### Activity
When you reach the line that contains "pinky pip: (225, 241)" in the data below, copy it and every line after it exactly, adding nothing.
"""
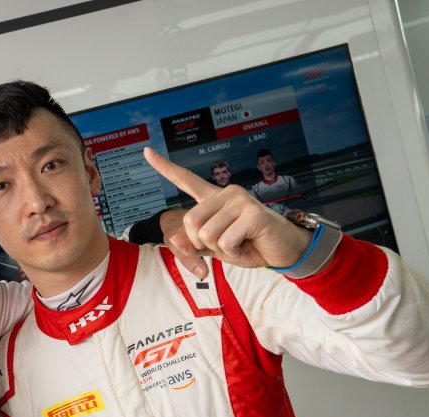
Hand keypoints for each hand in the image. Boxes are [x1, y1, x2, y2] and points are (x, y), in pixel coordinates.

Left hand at [144, 148, 311, 272]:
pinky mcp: (252, 212)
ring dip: (220, 249)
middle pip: (190, 222)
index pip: (185, 180)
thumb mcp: (217, 249)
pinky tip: (248, 245)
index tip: (146, 152)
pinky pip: (225, 241)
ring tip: (240, 243)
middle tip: (225, 244)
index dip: (164, 167)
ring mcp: (240, 200)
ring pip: (206, 234)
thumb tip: (172, 238)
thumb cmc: (250, 246)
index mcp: (213, 199)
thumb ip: (194, 245)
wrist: (282, 251)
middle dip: (202, 243)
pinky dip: (234, 252)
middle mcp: (226, 193)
"""
### Answer section
pinky pip: (225, 241)
ring tip: (240, 243)
middle tip: (225, 244)
index dip: (164, 167)
ring mcp: (240, 200)
ring pip: (206, 234)
thumb tip: (172, 238)
thumb cmc: (250, 246)
index mcp: (213, 199)
thumb ip: (194, 245)
wrist: (282, 251)
middle dip: (202, 243)
pinky dip: (234, 252)
middle mcp: (226, 193)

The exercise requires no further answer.